About this exercise: Copy the records below verbatim, starting at the line that contains "number of actions." and ending after the line that contains "and Key Players</h1>".

Collected data entries:
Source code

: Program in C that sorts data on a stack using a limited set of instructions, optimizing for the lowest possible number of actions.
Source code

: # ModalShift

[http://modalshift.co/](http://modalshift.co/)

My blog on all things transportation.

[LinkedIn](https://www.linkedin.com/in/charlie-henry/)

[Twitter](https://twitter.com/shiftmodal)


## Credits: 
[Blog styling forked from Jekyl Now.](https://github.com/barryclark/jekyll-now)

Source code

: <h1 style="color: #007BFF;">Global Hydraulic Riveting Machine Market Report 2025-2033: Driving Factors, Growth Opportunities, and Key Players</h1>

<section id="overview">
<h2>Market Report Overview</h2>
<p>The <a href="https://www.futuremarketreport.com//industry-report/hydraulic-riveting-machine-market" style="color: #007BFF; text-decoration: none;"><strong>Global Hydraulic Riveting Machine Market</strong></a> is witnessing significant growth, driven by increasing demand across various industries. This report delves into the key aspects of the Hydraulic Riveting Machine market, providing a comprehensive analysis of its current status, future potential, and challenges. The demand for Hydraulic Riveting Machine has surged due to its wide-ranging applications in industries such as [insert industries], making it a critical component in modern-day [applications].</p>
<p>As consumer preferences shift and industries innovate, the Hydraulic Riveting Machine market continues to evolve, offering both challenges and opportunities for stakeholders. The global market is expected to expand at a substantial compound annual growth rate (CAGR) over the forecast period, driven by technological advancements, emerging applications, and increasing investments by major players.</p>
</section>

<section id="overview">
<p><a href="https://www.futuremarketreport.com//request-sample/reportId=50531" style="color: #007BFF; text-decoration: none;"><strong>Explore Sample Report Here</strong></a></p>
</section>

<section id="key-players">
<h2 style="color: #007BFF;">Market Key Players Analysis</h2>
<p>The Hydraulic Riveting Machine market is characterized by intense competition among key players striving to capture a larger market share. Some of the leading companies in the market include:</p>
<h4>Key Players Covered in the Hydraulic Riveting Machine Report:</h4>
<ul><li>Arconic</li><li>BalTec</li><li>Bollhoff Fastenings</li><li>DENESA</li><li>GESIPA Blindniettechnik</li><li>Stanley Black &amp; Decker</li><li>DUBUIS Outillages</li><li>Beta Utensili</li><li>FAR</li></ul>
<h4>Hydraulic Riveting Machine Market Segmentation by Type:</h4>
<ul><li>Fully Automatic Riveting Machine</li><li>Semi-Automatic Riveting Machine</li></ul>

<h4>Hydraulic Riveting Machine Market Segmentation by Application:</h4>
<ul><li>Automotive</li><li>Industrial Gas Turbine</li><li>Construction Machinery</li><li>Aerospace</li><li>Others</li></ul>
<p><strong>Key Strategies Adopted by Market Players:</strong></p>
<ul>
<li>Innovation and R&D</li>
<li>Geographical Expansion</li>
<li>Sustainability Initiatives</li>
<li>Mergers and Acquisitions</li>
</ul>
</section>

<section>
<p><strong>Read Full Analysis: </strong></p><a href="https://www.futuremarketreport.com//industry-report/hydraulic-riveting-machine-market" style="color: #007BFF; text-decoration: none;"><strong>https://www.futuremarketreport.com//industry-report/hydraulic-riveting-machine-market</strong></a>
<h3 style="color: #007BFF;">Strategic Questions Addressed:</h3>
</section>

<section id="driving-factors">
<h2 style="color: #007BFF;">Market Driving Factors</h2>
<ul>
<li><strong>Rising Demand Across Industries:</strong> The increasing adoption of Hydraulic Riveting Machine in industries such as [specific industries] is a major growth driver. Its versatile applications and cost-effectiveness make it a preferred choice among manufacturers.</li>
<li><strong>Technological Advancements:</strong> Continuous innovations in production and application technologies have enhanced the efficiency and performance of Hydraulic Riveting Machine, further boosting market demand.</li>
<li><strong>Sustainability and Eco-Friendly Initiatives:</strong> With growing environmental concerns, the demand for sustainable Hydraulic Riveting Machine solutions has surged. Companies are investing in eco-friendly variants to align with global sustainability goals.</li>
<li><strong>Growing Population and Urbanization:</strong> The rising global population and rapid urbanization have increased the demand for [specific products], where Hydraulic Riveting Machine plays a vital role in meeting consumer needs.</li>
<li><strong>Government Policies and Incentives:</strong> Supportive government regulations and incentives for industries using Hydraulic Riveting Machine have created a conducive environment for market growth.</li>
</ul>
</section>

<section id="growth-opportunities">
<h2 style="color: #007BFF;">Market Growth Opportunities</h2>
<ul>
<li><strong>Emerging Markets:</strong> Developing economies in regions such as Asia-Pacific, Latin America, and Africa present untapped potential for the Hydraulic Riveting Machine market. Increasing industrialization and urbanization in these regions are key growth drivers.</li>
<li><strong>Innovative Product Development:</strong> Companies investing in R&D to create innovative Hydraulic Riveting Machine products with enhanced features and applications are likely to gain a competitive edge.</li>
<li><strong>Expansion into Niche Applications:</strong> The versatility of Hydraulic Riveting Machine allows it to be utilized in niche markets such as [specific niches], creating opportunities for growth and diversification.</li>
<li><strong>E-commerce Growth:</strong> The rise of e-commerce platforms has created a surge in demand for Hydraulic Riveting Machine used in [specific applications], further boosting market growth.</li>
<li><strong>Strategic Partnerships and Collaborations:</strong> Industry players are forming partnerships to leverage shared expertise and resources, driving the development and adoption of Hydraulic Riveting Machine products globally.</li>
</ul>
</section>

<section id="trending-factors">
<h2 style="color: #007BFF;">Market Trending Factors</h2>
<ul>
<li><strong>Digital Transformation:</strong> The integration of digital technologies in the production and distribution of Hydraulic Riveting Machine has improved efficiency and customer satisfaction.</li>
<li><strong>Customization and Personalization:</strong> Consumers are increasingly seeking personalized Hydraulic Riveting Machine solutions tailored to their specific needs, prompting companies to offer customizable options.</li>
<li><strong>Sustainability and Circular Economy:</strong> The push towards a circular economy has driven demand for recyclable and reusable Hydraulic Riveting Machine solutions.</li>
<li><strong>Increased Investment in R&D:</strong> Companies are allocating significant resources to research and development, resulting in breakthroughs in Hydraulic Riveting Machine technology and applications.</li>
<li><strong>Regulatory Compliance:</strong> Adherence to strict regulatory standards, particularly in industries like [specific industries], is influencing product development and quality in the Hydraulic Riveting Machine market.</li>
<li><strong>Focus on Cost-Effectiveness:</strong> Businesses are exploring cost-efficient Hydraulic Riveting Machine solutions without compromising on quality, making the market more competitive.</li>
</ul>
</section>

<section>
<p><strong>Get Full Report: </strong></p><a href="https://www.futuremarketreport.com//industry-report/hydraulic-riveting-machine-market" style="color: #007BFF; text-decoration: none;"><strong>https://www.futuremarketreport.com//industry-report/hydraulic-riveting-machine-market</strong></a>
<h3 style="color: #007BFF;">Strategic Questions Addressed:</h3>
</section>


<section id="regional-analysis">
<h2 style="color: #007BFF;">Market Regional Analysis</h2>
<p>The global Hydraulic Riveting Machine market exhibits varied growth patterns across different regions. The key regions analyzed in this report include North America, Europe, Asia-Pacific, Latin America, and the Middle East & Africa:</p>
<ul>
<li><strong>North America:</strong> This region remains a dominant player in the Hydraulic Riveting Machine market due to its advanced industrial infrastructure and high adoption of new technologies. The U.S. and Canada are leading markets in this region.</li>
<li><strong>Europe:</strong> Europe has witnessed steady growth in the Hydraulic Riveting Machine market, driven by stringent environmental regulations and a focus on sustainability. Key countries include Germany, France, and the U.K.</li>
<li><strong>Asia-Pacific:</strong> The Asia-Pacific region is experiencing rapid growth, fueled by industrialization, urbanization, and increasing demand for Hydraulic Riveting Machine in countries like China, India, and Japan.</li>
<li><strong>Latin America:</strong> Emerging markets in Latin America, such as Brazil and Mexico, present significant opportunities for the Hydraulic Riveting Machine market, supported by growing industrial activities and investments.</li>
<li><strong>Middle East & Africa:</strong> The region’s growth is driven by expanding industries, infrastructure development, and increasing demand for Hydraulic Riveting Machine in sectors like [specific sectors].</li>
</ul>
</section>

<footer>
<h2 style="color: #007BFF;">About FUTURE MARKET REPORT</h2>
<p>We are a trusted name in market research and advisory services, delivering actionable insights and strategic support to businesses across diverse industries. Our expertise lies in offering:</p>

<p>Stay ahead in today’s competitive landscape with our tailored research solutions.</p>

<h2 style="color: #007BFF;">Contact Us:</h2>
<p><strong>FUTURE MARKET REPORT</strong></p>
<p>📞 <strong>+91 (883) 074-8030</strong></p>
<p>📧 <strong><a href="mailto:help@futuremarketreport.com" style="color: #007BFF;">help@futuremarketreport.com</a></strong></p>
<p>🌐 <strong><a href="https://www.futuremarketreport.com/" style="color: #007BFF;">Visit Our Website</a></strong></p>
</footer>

Written response:
: Program in C that sorts data on a stack using a limited set of instructions, optimizing for the lowest possible number of actions.
Source code

: # ModalShift

[http://modalshift.co/](http://modalshift.co/)

My blog on all things transportation.

[LinkedIn](https://www.linkedin.com/in/charlie-henry/)

[Twitter](https://twitter.com/shiftmodal)


## Credits: 
[Blog styling forked from Jekyl Now.](https://github.com/barryclark/jekyll-now)

Source code

: <h1 style="color: #007BFF;">Global Hydraulic Riveting Machine Market Report 2025-2033: Driving Factors, Growth Opportunities, and Key Players</h1>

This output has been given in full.